Validating statements might include:

 "Wow- you're really angry right now, aren't you?"  or
"I can sense you're getting frustrated."  or
"Can you help me to understand why you're so upset?"

There's no need to even analyze their feelings or break into a mini counseling session afterwards (which I, for one, might be tempted to do by nature) but sometimes just the act of validating their feelings is enough for the child to separate their actions from their feelings and feel somewhat "understood" by an adult who shows concern.
 
Another plus of validating feelings of anger in the child is that "anger" is one of those emotions which can often be used to mask other feelings such as hurt or fear.  If a child begins to feel validated by a trusted adult, they are more likely to open up or explore their underlying feelings which is much more productive or healthy than, say. lashing out on others or withdrawing,
 
3)  Offer alternatives to aggression. 
 
This suggestion goes hand in hand with the previous one.  First, let the child know that it's okay to be angry, but it's not okay to hit/bite/scream at others, etc. 

THEN, offer an alternative to getting their energy out. 
 
 "Do you want to jump on the trampoline?" 

 "Are you so angry that you feel like hitting something?  Let's hit your pillow or see how far you can throw or kick this ball!" 

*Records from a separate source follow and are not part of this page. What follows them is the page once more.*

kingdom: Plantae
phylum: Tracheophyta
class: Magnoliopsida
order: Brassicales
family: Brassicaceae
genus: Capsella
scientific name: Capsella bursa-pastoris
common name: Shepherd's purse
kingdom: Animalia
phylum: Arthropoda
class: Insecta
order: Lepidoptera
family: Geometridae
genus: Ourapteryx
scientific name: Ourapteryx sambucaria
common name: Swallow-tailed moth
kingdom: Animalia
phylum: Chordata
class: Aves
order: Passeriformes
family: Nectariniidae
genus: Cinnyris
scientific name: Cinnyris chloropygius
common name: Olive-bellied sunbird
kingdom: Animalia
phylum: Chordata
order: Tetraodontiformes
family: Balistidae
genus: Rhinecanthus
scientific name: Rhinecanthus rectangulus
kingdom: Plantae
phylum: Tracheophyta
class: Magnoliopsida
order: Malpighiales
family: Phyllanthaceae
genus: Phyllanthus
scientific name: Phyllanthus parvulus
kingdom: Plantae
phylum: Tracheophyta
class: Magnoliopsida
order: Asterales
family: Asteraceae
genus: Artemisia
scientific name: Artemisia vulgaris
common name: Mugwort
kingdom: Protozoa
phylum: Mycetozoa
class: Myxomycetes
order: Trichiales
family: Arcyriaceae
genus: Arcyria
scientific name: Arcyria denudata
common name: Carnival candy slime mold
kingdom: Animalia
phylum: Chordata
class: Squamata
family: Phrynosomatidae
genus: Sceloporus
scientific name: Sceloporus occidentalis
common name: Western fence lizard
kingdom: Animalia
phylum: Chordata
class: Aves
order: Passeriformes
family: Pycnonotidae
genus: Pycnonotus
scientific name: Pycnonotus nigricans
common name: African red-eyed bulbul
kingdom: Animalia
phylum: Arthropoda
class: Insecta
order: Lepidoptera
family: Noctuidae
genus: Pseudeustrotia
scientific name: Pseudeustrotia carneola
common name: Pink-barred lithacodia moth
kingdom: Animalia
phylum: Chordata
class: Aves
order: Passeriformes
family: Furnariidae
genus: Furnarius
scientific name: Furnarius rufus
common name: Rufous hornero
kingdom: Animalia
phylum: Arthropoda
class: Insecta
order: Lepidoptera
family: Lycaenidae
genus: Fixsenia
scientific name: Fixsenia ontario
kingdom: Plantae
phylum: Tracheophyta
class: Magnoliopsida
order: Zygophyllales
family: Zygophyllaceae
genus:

 (Another reason why contact and group sports are a fabulous outlet for at-risk kids or ANY kids for that matter!)
 
4)  Be sensitive to raising your voice.
 
Many people coming from a situation of violence, abuse, or trauma are bound to be a little more sensitive to raised voices or escalated noises- even to the point of being considered "hyper vigilant" in their reactions.  Remember- the only group of people shown to have higher rates of PTSD than veterans are children in foster care!   What a sad finding- nobody's home life should be as traumatic as a war zone, but the psychological effects can be eerily similar.
 
This may seem like a silly example, but I vividly remember one day when my husband raised his voice to me (not because he was yelling at me or trying to be mean, but because we were a bit rushed with our schedules and he was trying to remind me to hurry and get in the shower and get ready).  My husband's raised voice didn't seem like a big deal to me, nor did I take it personally- but I could immediately sense a physiological change in our foster baby- who was only an infant at the time.  Some may say that her reaction was just a coincidence or that any child would have reacted that way, but when we thought about the things she may have heard and seen from her family background (we had a fairly good idea- but certainly not the whole story)  it was a good reminder to be careful when raising our voices- no matter the reason.
 
Any other tips on helping children to deal with or preventing domestic violence?